After picking a data allotment, customers can have up to ten devices on their plans, $40 for every smartphone, $30 for a feature phone and $10 for a tablet. By narrowing the plan price between feature phones and smartphones to $10, these new programs could encourage greater smartphone adoption, especially for tweens and teens.
There may be some customer resistance to Verizon’s new plans, but the reality is that Verizon’s status as the number-one cell carrier in the U.S. makes it powerful enough to make the change without much consequence. The move by Verizon also opens the door for other carriers to follow suit, and AT&T has already confirmed it’s working on shared data plans for customers.

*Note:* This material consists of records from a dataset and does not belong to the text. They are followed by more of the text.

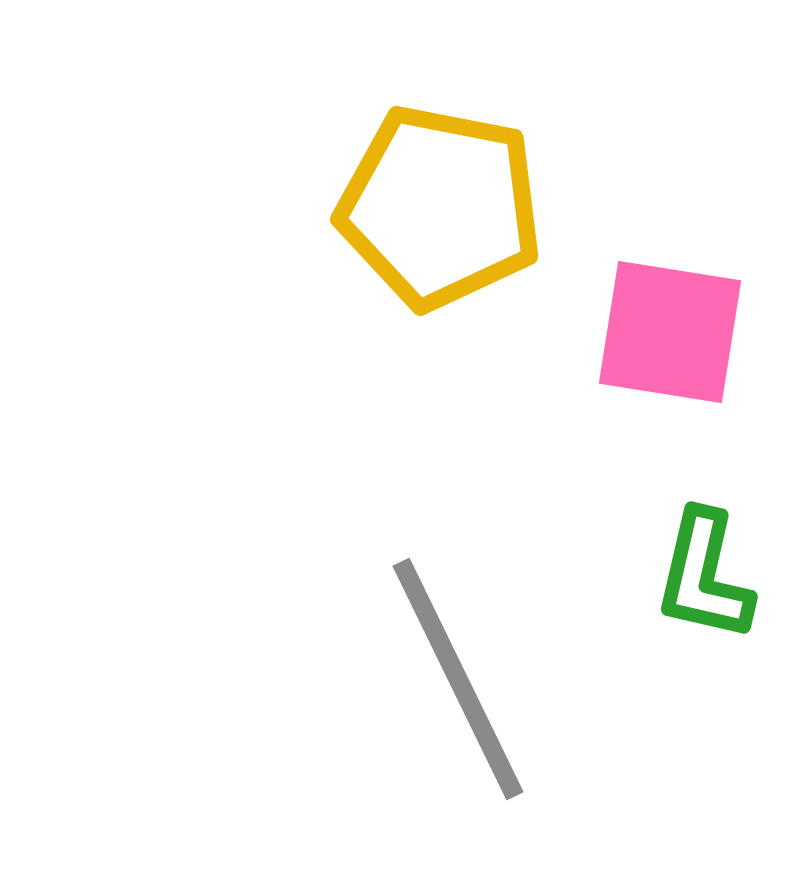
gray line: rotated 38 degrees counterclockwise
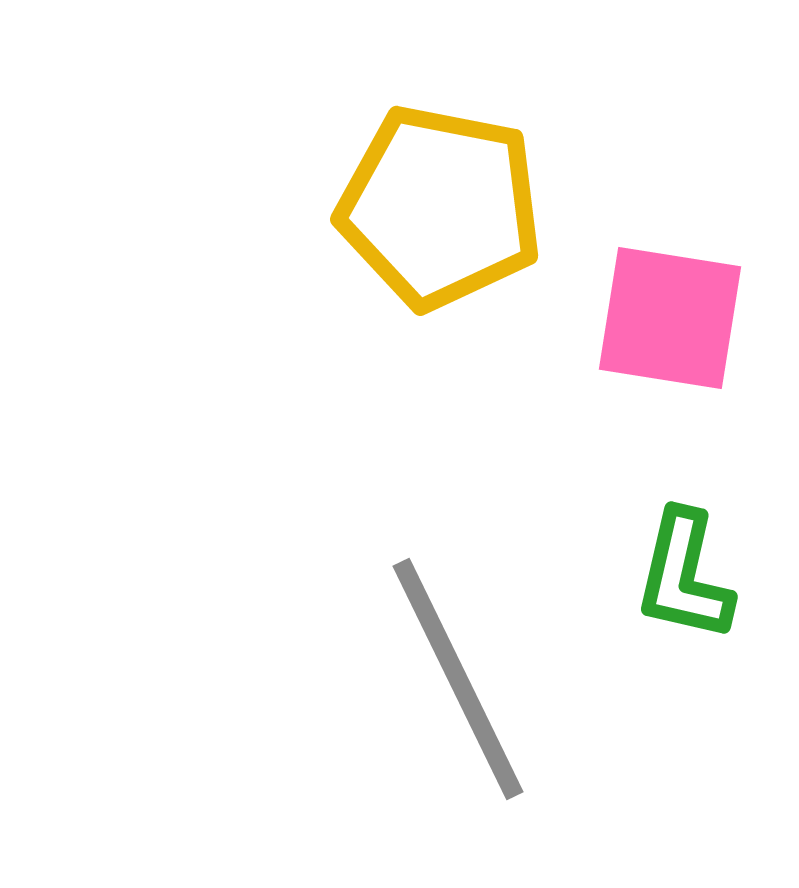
pink square: moved 14 px up
green L-shape: moved 20 px left
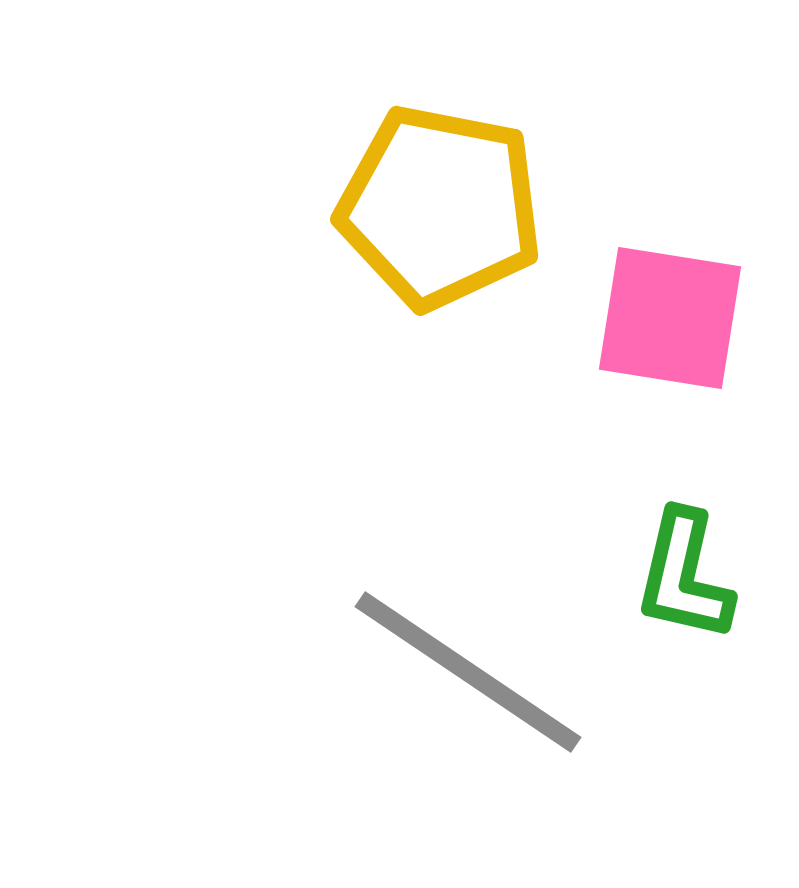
gray line: moved 10 px right, 7 px up; rotated 30 degrees counterclockwise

These plan changes may also give momentum to prepaid options and companies like startup Republic Wireless, which offer unlimited cell phone plans for $20 per month, providing an alternative to more expensive plans for budget-conscious families.
Think: What Is It For?
One of the best pieces of advice is consider when determining mobile device suitability is how the device will be used. If the need doesn’t go beyond basic communication — for instance, having your middle-schooler text you when they the activity bus is nearing the school — then consider a feature phone, but be warned: the carriers are pushing for smartphones, and the options may be limited.
If you are on the fence and want a young driver to have GPS and navigation tools that often come with a smartphone, for example — but are concerned about unsupervised Internet access — apps and other features help parents monitor and limit kids’ texts, calls, applications and website use.
However, kids, even those who swear the smartphone will only be used for safety, are good at finding new places to connect, preferably unsupervised by their families.
A growing number of “training wheel” social network and entertainment options, like KidzVuz, Walt Disney’s Club Penguin, Imbee, Kidsocial, Scuttlepad and Everloop, help create a safe place for children to learn how to communicate and use social media effectively. But kids are increasingly savvy and can find ways to take their interactions underground and limit their social footprint, so parents who follow this route need to stay on their toes.
Despite their concerns about online predators, bullying and lost hours in front of the screen, parents are learning how difficult it is to prevent their kids from interacting with social media, when new options and mutations sprout up apparently daily.
Face-to-Face Talking: An Oldie but a Goodie
It is also repeated so often it is a cliché, but parents should talk with their children about ground rules for mobile phones and tablets. Surprisingly, the kids may well be receptive to the talks, since a recent AT&T poll on families’ mobile behavior reports that 90 percent of kids aged 8 to 17 agree it is okay for parents to set smartphone rules.
The survey also found the average age a child is given their first phone is 12.1, and is 13.8, or a couple months’ shy of their 14th birthday, when receiving their first smartphone.
The reasons for needing a cellphone are established, so parents should discuss in concrete terms what the cellphone should be used for, what it should not be used for, setting curfews, and what the consequences are for violating those expectations.
Mobile devices are the preferred way for society to communicate on the go, and families looking to ensure their kids make that transition in the best way possible face many challenges. Raising awareness about the available options, understanding emotional and legal considerations, and taking a minute to think about your expectations for the phone play a key role in deciding what device, at what age, is best for your family.